First of all, kudos to you for reaching out for some support! That’s the best thing you can do for yourself. Second, I experienced this too. I think it is pretty common for people to have a big shift in perspective and priorities when they commit to recovery.
I know this hurts a LOT right now, I’ve been there too. When you think about how much you love him, what do you want the most for him - sobriety? Or to work on the relationship with you? Sometimes it’s too much for people to work on both, and they have to choose. In what ways could this be a good thing for both of you?
Be sure to feel all the feelings of sadness, grief and confusion. That’s important. And then, allow yourself to be willing to shift your perspective on this event into something that is helpful to you. If you’re really struggling, definitely reach out for professional support whether that’s a therapist or life coach. It’s so much easier with support. And of course keep talking it out with us here! Many of us have been where you are, we feel you. And I know from personal experience that just on the other side of heartbreak is a lot of self love and freedom. Now is the perfect time to commit to YOU and get the support that YOU need.
Thank you so much for your support. I’m doing therapy and al-anon and it’s helping but the pain is so overwhelming still. I am trying to let go, all he tells me is we are never getting back together and it’s so hard to hear when just the night before we broke up he said he loved me so much. I don’t know what’s real and what isn’t and I never thought I’d experience that with him.
I feel you so much- going through something very similar right now, and I know it hurts so much & is very confusing. It’s really hard to understand how things can seemingly change overnight. You are not alone. Keep reaching out. Your question and a couple of others help me to take my situation less personally, because this seems to be a common thing that happens to when people are newly sober. I am trying really hard to focus on me and see how this situation gives me an opportunity to work on my own issues. And I keep reminding myself that this is what he needs to do to be sober, and that’s the most important thing. Take good care of yourself.
This is a tough one. I’ve been there in a different way. My S/O once chose an alcoholic woman to live with and be with over me. It was absolutely devastating. He was and always has been my soul mate, so it was terrible for me. after a lot of heartache and drama, I finally decided I just don’t want to be with anyone who does not want to be with me. Sometimes that might mean cutting the ties for a bit or forever. This gives both people space to really think and process everything. sometimes, this separation might bring them back. sometimes it doesn’t. but at least you’ll know.
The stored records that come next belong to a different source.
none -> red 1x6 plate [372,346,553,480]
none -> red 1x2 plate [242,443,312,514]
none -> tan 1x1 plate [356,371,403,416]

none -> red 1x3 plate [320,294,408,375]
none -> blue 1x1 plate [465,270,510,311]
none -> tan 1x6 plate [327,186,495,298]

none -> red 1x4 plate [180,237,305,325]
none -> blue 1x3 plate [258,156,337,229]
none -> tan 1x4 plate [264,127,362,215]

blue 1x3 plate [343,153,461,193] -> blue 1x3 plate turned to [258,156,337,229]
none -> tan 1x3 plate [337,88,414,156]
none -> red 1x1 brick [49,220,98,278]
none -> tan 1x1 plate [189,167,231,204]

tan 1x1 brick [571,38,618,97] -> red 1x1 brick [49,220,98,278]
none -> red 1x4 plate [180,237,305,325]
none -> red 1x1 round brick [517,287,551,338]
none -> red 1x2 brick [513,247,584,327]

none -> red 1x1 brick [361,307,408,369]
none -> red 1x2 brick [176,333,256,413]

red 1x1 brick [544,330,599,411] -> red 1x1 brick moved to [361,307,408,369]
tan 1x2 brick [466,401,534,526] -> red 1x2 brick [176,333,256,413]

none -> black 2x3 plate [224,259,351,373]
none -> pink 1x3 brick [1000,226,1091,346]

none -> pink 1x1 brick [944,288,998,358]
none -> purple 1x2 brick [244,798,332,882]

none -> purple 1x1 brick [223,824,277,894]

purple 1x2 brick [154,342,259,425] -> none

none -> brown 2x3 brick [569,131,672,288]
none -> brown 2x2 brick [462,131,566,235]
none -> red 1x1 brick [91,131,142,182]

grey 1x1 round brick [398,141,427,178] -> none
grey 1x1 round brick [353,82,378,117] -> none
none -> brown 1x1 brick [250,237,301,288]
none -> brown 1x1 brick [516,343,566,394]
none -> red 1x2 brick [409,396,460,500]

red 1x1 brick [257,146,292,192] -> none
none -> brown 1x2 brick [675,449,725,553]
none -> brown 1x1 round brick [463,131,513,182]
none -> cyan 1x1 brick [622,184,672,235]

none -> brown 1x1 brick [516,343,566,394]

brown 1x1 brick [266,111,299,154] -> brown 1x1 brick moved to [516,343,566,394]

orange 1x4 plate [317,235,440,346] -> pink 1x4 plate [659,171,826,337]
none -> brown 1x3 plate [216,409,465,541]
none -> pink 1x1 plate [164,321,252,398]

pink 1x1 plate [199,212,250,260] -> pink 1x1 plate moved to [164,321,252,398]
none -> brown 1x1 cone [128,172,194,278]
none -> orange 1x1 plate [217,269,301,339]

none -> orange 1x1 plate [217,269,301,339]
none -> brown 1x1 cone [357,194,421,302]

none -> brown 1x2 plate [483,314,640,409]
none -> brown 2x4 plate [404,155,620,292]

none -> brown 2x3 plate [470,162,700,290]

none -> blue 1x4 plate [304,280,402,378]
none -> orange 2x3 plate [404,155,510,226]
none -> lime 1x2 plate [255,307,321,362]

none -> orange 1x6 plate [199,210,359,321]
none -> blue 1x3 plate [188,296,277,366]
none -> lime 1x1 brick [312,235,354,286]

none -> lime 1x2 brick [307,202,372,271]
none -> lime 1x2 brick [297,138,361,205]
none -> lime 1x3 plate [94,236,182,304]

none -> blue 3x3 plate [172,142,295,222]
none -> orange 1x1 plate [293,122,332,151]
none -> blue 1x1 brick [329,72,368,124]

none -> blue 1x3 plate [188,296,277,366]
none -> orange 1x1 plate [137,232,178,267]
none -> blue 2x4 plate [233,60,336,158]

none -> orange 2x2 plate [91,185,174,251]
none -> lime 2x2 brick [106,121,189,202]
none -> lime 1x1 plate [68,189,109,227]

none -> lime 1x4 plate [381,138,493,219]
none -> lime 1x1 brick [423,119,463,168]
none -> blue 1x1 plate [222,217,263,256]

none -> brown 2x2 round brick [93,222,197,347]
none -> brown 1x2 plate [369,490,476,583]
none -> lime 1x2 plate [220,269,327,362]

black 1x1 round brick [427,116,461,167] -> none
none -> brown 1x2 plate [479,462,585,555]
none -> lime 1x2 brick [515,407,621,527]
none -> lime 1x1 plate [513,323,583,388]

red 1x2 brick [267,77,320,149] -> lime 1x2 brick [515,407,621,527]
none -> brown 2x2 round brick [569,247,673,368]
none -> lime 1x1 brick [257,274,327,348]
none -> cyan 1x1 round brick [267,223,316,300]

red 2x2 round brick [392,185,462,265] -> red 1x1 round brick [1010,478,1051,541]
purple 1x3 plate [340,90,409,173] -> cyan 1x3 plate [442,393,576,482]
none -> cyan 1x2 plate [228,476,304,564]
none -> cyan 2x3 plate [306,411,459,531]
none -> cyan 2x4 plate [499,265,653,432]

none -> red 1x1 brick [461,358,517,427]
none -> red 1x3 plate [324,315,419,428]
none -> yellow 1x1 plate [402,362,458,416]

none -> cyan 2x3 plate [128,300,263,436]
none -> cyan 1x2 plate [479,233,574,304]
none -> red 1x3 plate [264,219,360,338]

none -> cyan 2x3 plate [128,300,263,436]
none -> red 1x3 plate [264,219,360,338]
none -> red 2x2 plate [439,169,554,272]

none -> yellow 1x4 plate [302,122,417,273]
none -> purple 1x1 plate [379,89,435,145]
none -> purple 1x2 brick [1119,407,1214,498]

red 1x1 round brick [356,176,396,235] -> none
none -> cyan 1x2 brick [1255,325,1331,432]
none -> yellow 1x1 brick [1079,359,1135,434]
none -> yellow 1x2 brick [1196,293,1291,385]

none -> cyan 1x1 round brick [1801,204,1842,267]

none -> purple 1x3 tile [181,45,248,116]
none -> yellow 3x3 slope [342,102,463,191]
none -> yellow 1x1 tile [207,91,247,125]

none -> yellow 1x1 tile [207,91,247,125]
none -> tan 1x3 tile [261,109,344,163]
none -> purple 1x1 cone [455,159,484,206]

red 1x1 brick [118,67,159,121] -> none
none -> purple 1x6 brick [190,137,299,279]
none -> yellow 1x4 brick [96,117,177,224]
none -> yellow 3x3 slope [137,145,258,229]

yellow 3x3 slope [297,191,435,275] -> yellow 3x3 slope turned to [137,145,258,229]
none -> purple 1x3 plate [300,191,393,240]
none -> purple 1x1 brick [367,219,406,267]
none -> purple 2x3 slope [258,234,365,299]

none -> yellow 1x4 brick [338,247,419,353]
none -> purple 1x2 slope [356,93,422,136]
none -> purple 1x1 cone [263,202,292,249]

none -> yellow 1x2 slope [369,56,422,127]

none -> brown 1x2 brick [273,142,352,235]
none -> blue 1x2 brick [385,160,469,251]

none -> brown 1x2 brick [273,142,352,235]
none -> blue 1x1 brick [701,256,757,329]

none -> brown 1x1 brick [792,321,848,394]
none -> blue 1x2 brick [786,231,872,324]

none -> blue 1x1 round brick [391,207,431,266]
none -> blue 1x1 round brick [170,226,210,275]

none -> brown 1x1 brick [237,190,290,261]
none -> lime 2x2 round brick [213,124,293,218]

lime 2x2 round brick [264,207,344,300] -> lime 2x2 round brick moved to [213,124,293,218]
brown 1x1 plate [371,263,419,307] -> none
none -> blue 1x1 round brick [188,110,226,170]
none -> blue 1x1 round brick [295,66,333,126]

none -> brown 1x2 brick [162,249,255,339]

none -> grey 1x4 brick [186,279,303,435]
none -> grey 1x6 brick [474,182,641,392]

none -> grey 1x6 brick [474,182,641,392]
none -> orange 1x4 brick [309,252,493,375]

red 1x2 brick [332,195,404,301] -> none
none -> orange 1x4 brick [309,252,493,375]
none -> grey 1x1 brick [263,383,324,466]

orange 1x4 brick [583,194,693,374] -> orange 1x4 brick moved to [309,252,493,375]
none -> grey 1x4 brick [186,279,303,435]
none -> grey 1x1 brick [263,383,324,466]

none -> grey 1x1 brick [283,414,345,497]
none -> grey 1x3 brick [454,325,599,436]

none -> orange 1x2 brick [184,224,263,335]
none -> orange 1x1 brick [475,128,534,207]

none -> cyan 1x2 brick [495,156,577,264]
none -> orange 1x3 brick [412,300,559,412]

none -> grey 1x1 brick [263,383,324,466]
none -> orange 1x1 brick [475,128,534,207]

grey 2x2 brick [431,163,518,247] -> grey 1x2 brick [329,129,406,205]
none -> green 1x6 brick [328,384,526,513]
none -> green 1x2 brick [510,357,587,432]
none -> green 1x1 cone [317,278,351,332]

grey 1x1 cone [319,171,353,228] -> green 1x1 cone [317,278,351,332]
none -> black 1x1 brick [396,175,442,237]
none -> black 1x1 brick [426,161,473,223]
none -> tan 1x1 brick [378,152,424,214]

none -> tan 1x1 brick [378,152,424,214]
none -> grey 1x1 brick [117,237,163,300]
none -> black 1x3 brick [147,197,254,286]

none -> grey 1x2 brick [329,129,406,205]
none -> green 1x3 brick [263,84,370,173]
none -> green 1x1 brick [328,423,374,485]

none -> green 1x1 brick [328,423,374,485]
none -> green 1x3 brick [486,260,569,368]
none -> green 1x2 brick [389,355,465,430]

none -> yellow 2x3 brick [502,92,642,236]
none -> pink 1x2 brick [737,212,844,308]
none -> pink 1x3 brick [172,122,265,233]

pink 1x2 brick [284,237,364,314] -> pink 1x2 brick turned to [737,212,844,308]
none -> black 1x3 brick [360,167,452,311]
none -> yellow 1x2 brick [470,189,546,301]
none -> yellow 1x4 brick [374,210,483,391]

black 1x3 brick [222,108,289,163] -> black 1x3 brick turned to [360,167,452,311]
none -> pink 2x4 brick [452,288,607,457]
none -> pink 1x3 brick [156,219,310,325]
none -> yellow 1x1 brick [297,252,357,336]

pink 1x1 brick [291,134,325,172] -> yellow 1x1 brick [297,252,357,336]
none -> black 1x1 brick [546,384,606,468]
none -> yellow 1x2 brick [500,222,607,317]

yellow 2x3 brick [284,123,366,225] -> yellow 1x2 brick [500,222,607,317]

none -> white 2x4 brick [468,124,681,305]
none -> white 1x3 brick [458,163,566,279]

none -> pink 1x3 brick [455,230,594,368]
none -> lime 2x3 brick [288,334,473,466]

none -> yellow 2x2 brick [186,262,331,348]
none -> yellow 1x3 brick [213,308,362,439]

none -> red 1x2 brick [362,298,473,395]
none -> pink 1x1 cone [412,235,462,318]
During this time, I didn’t contact him at all. I lived my life for me. I took care of myself. I did things I used to enjoy that I neglected due to trying to help him and focus on him. In the end, he came back and we’ve been together since. not saying this is what will happen. but the healing we both did by being apart was necessary and huge. my S/O needed to sink this low in a relationship with another alcoholic so he could see just how bad his addiction had gotten. I needed to see that i’m capable on my own. I needed to grow and show myself my own worth. I too had my own relationship issues to work through. So it was all meant to be that we took a break. It was such a difficult time for me but it helped me grow in so many ways.
As far as early recovery, my S/O tends to run and not want to be with me when he’s drinking. I could see where that would be very painful too if you went through all of that trauma and work to help him get sober for him to turn his back on you. I have heard this is common. but like I said, i just do not want to be with someone who doesn’t want me. sober or not. Take care and let us know how you are doing.